Man könnte meinen, ein Festzelt wie das Andechser Zelt auf dem Tollwood ist dann bereit, seine Tore zu öffnen, wenn Bier fließt. Oder die Bühne steht für die ersten Musiker. Nein, für Viktoria Raith, 70, läutet etwas anderes die Sommersaison Ende Juni ein. Kühe. "Wenn die Kühe liegen, kann das Festival beginnen", sagt die Chefin des Andechser Zelts. Was sie meint, sind zwei hölzerne Tiere. Eine Kuh und ein Kalb, um genau zu sein, die es sich draußen vor dem Veranstaltungsort mit ausgestreckten Hufen gemütlich gemacht haben. Und zwar Jahr für Jahr. Seit mehr als 20 Jahren.

Am Anfang, da hatte das Andechser Zelt wechselnde Mottos. Eines lautete: das Zelt der glücklichen Tiere. Und Raith bat ihren Mann, den australischen Künstler Patrick Brennan, eine geschnitzte Kuh beizusteuern. Davor hatten zwei Dackel neben dem Eingang gethront, in Anlehnung an die bayerischen Löwen. Rex und Linx, wie rechts und links. "Die waren nicht so groß, und die Besucher haben gerne mal versucht, sie wegzutragen", erzählt Raith. Das dürfte schwierig werden bei den Kühen, die größere allein wiegt 1,2 Tonnen. Das Holz stammt von einer 1999 im Sturm "Lothar" gefallenen Eiche. 300 Jahre war der Baum alt. Mit Handseilzug zogen Raith und Brennan ihn von einer Wiese.

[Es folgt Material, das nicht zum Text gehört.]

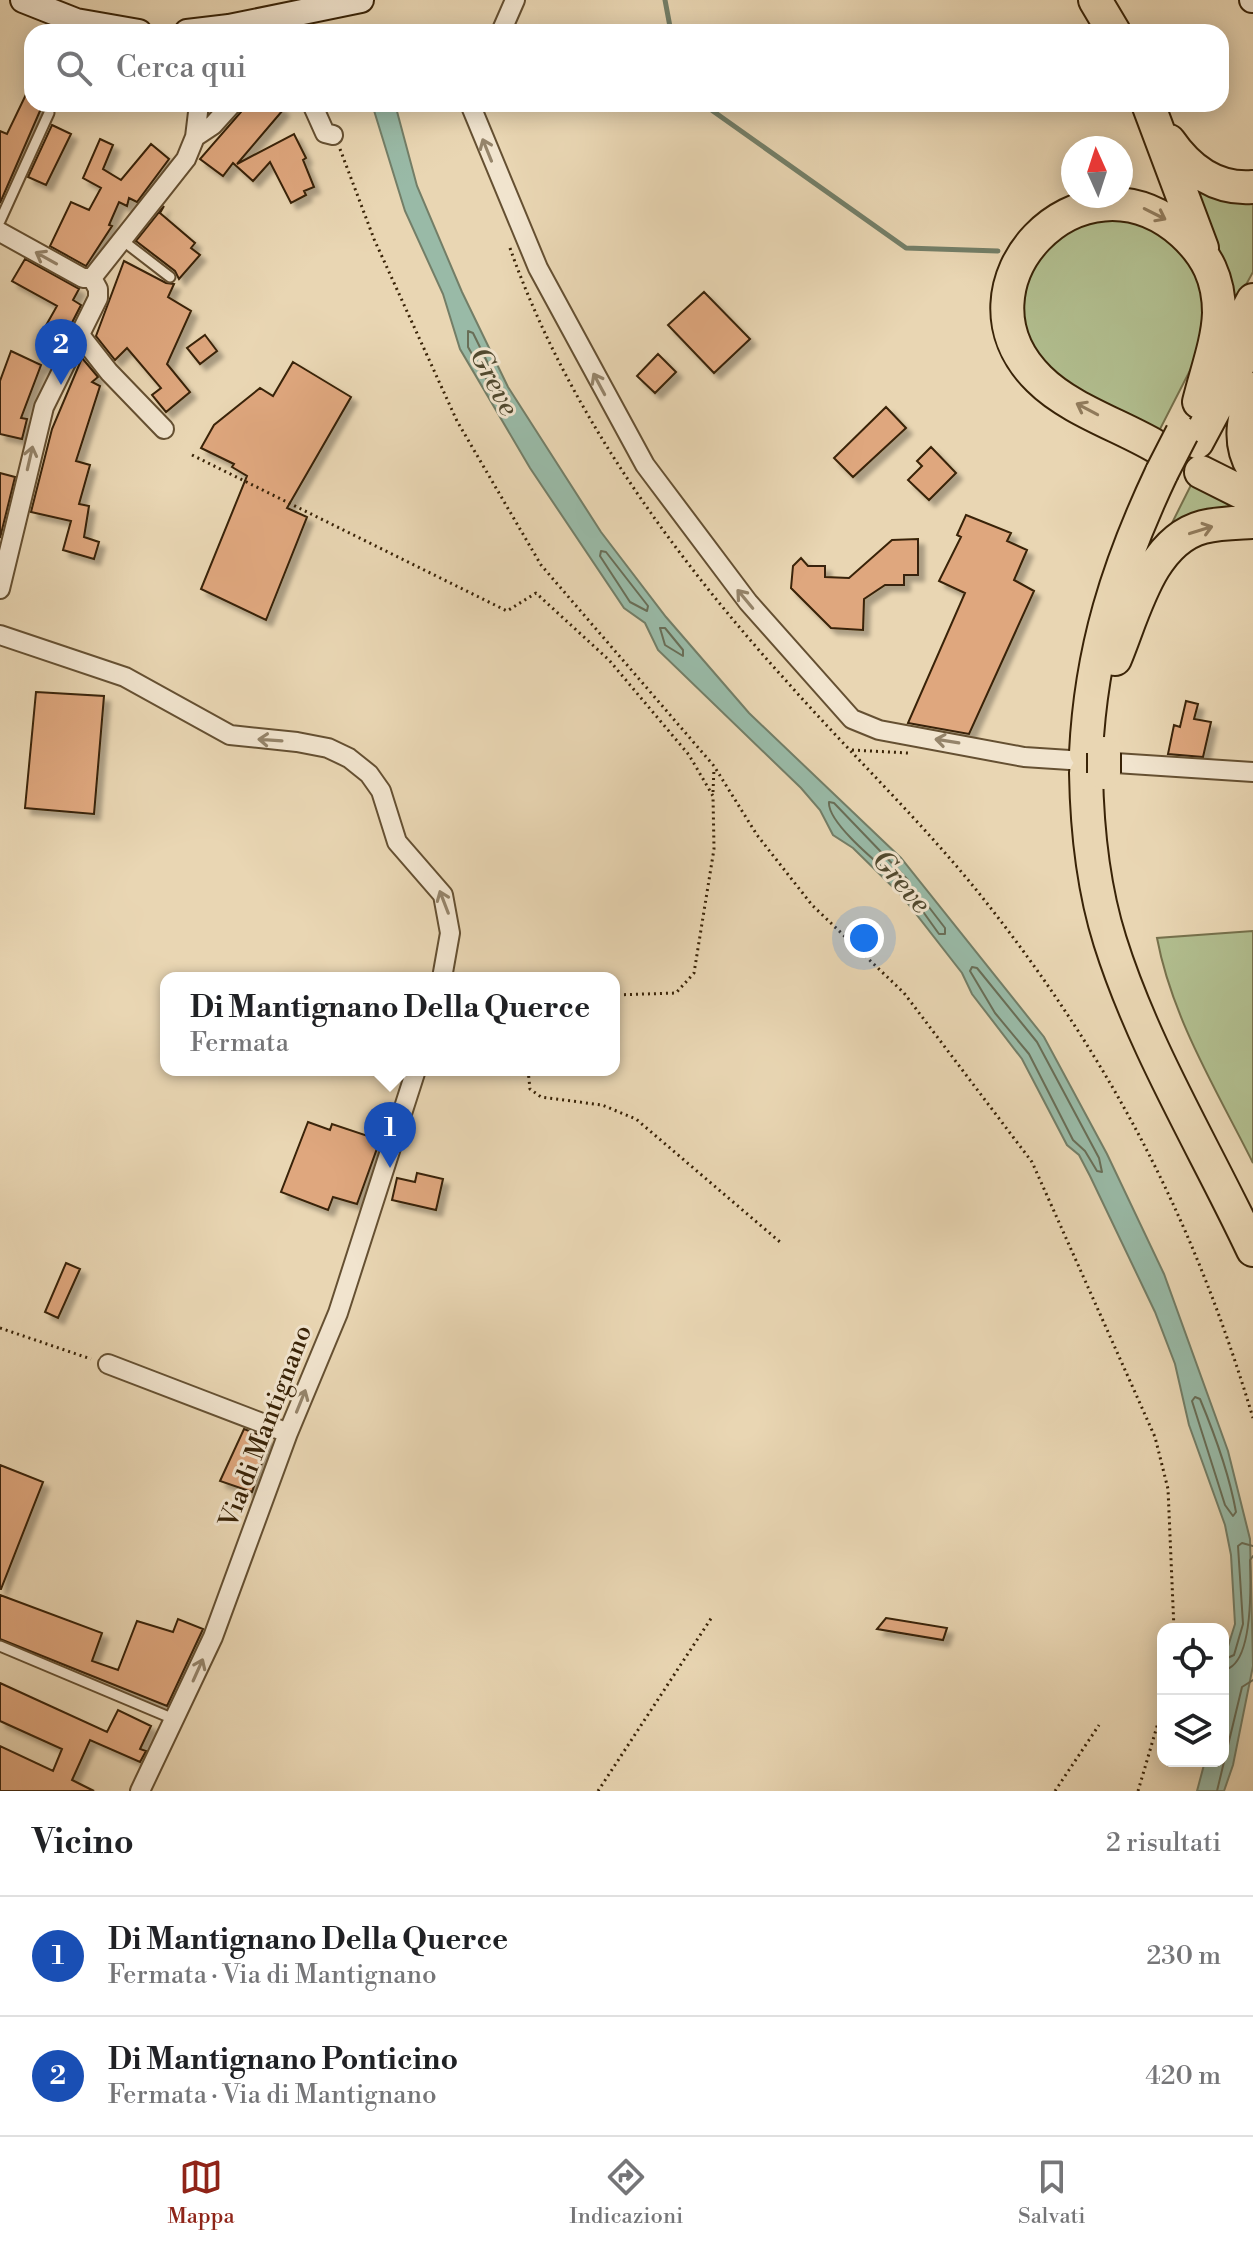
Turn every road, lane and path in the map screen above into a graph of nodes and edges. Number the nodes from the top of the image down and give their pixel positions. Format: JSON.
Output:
{"nodes":[{"id":1,"x":23,"y":0,"type":"edge"},
{"id":2,"x":361,"y":0,"type":"edge"},
{"id":3,"x":515,"y":0,"type":"edge"},
{"id":4,"x":93,"y":24,"type":"edge"},
{"id":5,"x":239,"y":24,"type":"edge"},
{"id":6,"x":504,"y":24,"type":"edge"},
{"id":7,"x":198,"y":112,"type":"edge"},
{"id":8,"x":225,"y":112,"type":"edge"},
{"id":9,"x":316,"y":112,"type":"edge"},
{"id":10,"x":473,"y":112,"type":"edge"},
{"id":11,"x":49,"y":113,"type":"dead end"},
{"id":12,"x":1153,"y":114,"type":"edge"},
{"id":13,"x":195,"y":137,"type":"junction"},
{"id":14,"x":336,"y":142,"type":"joint"},
{"id":15,"x":1253,"y":187,"type":"edge"},
{"id":16,"x":0,"y":221,"type":"edge"},
{"id":17,"x":0,"y":232,"type":"edge"},
{"id":18,"x":122,"y":240,"type":"junction"},
{"id":19,"x":507,"y":240,"type":"dead end"},
{"id":20,"x":1203,"y":251,"type":"junction"},
{"id":21,"x":170,"y":277,"type":"dead end"},
{"id":22,"x":92,"y":278,"type":"junction"},
{"id":23,"x":1253,"y":300,"type":"edge"},
{"id":24,"x":80,"y":335,"type":"junction"},
{"id":25,"x":1253,"y":338,"type":"edge"},
{"id":26,"x":1253,"y":389,"type":"edge"},
{"id":27,"x":1199,"y":402,"type":"junction"},
{"id":28,"x":164,"y":429,"type":"dead end"},
{"id":29,"x":192,"y":455,"type":"dead end"},
{"id":30,"x":1180,"y":457,"type":"junction"},
{"id":31,"x":1253,"y":468,"type":"edge"},
{"id":32,"x":1250,"y":518,"type":"edge"},
{"id":33,"x":0,"y":589,"type":"edge"},
{"id":34,"x":0,"y":635,"type":"edge"},
{"id":35,"x":1115,"y":659,"type":"junction"},
{"id":36,"x":851,"y":750,"type":"junction"},
{"id":37,"x":891,"y":752,"type":"dead end"},
{"id":38,"x":1099,"y":763,"type":"junction"},
{"id":39,"x":714,"y":766,"type":"junction"},
{"id":40,"x":1253,"y":772,"type":"edge"},
{"id":41,"x":713,"y":796,"type":"junction"},
{"id":42,"x":443,"y":972,"type":"edge"},
{"id":43,"x":620,"y":995,"type":"edge"},
{"id":44,"x":414,"y":1076,"type":"edge"},
{"id":45,"x":529,"y":1076,"type":"edge"},
{"id":46,"x":1253,"y":1207,"type":"edge"},
{"id":47,"x":780,"y":1242,"type":"dead end"},
{"id":48,"x":1253,"y":1250,"type":"edge"},
{"id":49,"x":0,"y":1328,"type":"edge"},
{"id":50,"x":108,"y":1364,"type":"joint"},
{"id":51,"x":1253,"y":1418,"type":"edge"},
{"id":52,"x":288,"y":1433,"type":"junction"},
{"id":53,"x":712,"y":1617,"type":"dead end"},
{"id":54,"x":1174,"y":1623,"type":"edge"},
{"id":55,"x":0,"y":1646,"type":"edge"},
{"id":56,"x":176,"y":1720,"type":"junction"},
{"id":57,"x":1099,"y":1725,"type":"dead end"},
{"id":58,"x":1157,"y":1726,"type":"edge"},
{"id":59,"x":140,"y":1791,"type":"edge"},
{"id":60,"x":598,"y":1791,"type":"edge"},
{"id":61,"x":1055,"y":1791,"type":"edge"},
{"id":62,"x":1138,"y":1791,"type":"edge"}],
"edges":[{"from":1,"to":4,"type":"street"},
{"from":2,"to":5,"type":"street"},
{"from":3,"to":6,"type":"street"},
{"from":7,"to":13,"type":"street"},
{"from":8,"to":13,"type":"street"},
{"from":9,"to":14,"type":"street"},
{"from":38,"to":10,"type":"street","one_way":true},
{"from":11,"to":16,"type":"lane"},
{"from":12,"to":15,"type":"highway"},
{"from":12,"to":20,"type":"highway"},
{"from":13,"to":18,"type":"street"},
{"from":14,"to":39,"type":"path"},
{"from":22,"to":17,"type":"street","one_way":true},
{"from":18,"to":21,"type":"lane"},
{"from":18,"to":22,"type":"street"},
{"from":19,"to":36,"type":"path"},
{"from":20,"to":27,"type":"highway"},
{"from":30,"to":20,"type":"highway","one_way":true},
{"from":22,"to":24,"type":"street"},
{"from":23,"to":27,"type":"highway"},
{"from":24,"to":28,"type":"street"},
{"from":33,"to":24,"type":"street","one_way":true},
{"from":25,"to":30,"type":"highway"},
{"from":26,"to":31,"type":"highway"},
{"from":27,"to":30,"type":"highway"},
{"from":29,"to":41,"type":"path"},
{"from":30,"to":32,"type":"highway"},
{"from":30,"to":35,"type":"highway"},
{"from":30,"to":38,"type":"highway"},
{"from":35,"to":32,"type":"highway","one_way":true},
{"from":42,"to":34,"type":"street","one_way":true},
{"from":35,"to":38,"type":"highway"},
{"from":36,"to":37,"type":"path"},
{"from":36,"to":51,"type":"path"},
{"from":38,"to":40,"type":"street"},
{"from":38,"to":46,"type":"highway"},
{"from":38,"to":48,"type":"highway"},
{"from":39,"to":41,"type":"path"},
{"from":39,"to":54,"type":"path"},
{"from":41,"to":43,"type":"path"},
{"from":52,"to":44,"type":"street","name":"Via di Mantignano","one_way":true},
{"from":45,"to":47,"type":"path"},
{"from":49,"to":50,"type":"path"},
{"from":50,"to":52,"type":"street"},
{"from":56,"to":52,"type":"street","name":"Via di Mantignano","one_way":true},
{"from":53,"to":60,"type":"path"},
{"from":55,"to":56,"type":"lane"},
{"from":56,"to":59,"type":"street","name":"Via di Mantignano"},
{"from":57,"to":61,"type":"path"},
{"from":58,"to":62,"type":"path"}]}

Die Liebe Raiths zu den Tieren reicht weit zurück, bis in ihre Kindheit. Die verbrachte sie nämlich im Allgäu. "Da ist man auf dem Melkschemel gesessen oder mit den Kuhherden mitgelaufen, die jeden Tag durchs Dorf getrieben worden sind", erinnert sie sich. Heute wohnt Raith gemeinsam mit ihrem Mann in Niedersonthofen. Die Kühe sind das erste, was die beiden dort in den Tollwood-Lkw laden und das letzte, was in München den Platz verlässt.

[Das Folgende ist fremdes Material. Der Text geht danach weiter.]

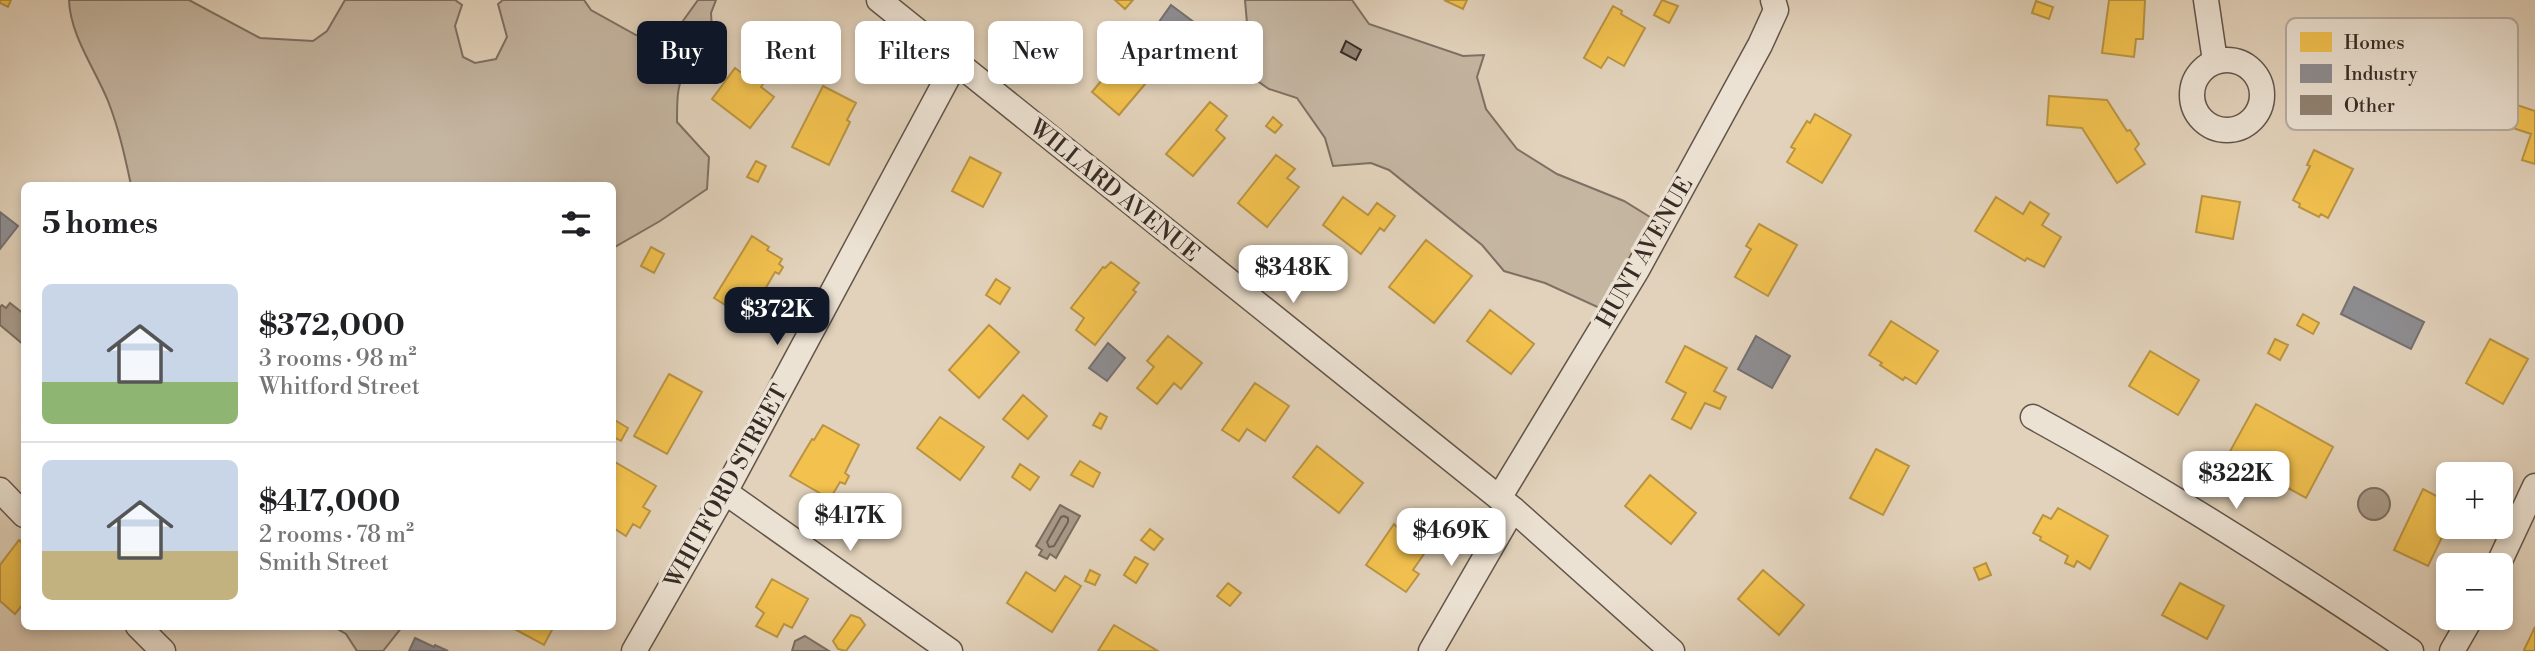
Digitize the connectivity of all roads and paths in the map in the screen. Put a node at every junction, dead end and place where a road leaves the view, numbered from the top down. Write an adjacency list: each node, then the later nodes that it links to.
1 (879, 0): 4 (street, WILLARD AVENUE)
2 (1773, 0): 12 (street, HUNT AVENUE)
3 (2206, 0): 5 (street)
4 (905, 21)
5 (2215, 61)
6 (974, 76): 12 (street, WILLARD AVENUE)
7 (944, 84): 11 (street, WHITFORD STREET)
8 (2033, 417): 22 (street)
9 (2535, 486): 14 (street)
10 (0, 490): 13 (street)
11 (725, 492): 18 (street, WHITFORD STREET); 19 (street)
12 (1506, 504): 20 (street, HUNT AVENUE); 21 (street, WILLARD AVENUE)
13 (21, 511)
14 (2504, 553)
15 (142, 630): 17 (street)
16 (2464, 630): 23 (street)
17 (163, 651)
18 (634, 651)
19 (950, 651)
20 (1431, 651)
21 (1672, 651)
22 (2411, 651)
23 (2452, 651)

Wenn Raith und Brennan im Olympiapark ankommen, erwartet sie erst einmal ein nahezu flaches Gelände. Mit Podesten und Pyramiden aus Paletten versuchen sie dann, Atmosphäre zu schaffen. Und auf der höchsten Pyramide werden Kuh und Kalb platziert. "Das ist immer ein kleines Ritual, zu entscheiden, in welche Richtung die Kuh schauen und wo dahinter ihr Kalb liegen soll", sagt Raith. Sie spricht von einer Millimeterarbeit und fügt hinzu: "Das nimmt der Besucher vielleicht gar nicht bewusst wahr, aber es schlägt sich in einer Art von Ruhegefühl nieder."

Heuer feierte das Andechser Zelt sein 25. Jubiläum. Mit zwei Jahren pandemiebedingter Verspätung sozusagen. Das Festival diesen Sommer hat Raith als besonders intensiv empfunden: "Die Leute haben am Nachmittag im Biergarten getanzt. Im Zelt war jeden Abend eine außergewöhnlich tolle Stimmung." Anfangs waren es nur Münchner Künstler, mittlerweile liefern Bands aus ganz Deutschland den "Soundtrack" dazu. Mindestens 300 Bewerbungen erhält Raith jedes Jahr. Früher kamen die noch im Kuvert, jetzt via E-Mail. Es hat sich einiges verändert seit 1995. Die Kühe aber, sie sind geblieben.

Bei "Lieblingsdings" erzählen Menschen, woran ihr Herz hängt, was sie durchs Leben begleitet, ihnen Glück bringt und wovon sie sich niemals trennen würden.